_TASK OBJECTIVE_
Please copy exactly the lines that begin with the one containing "Worksite Analysis" and end with the last line of the entries.

━━ TASK INPUTS ━━

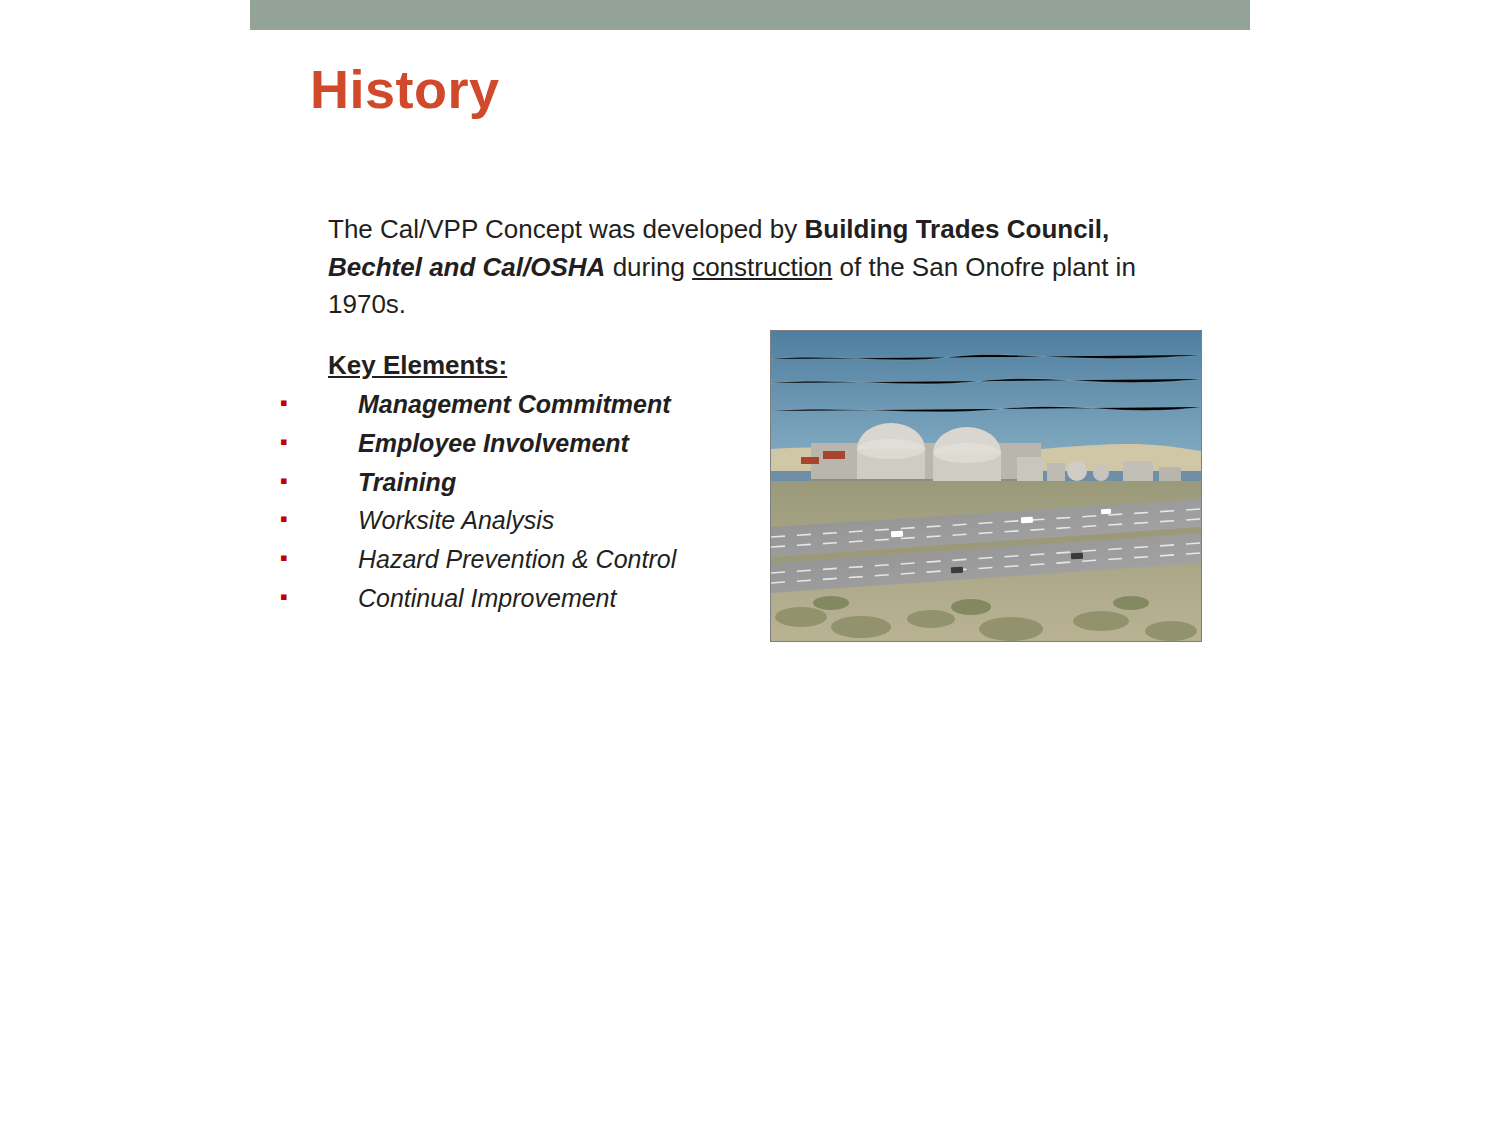History
The Cal/VPP Concept was developed by Building Trades Council, Bechtel and Cal/OSHA during construction of the San Onofre plant in 1970s.
Key Elements:
Management Commitment
Employee Involvement
Training
Worksite Analysis
Hazard Prevention & Control
Continual Improvement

━━━

_TASK RESULT_
Worksite Analysis
Hazard Prevention & Control
Continual Improvement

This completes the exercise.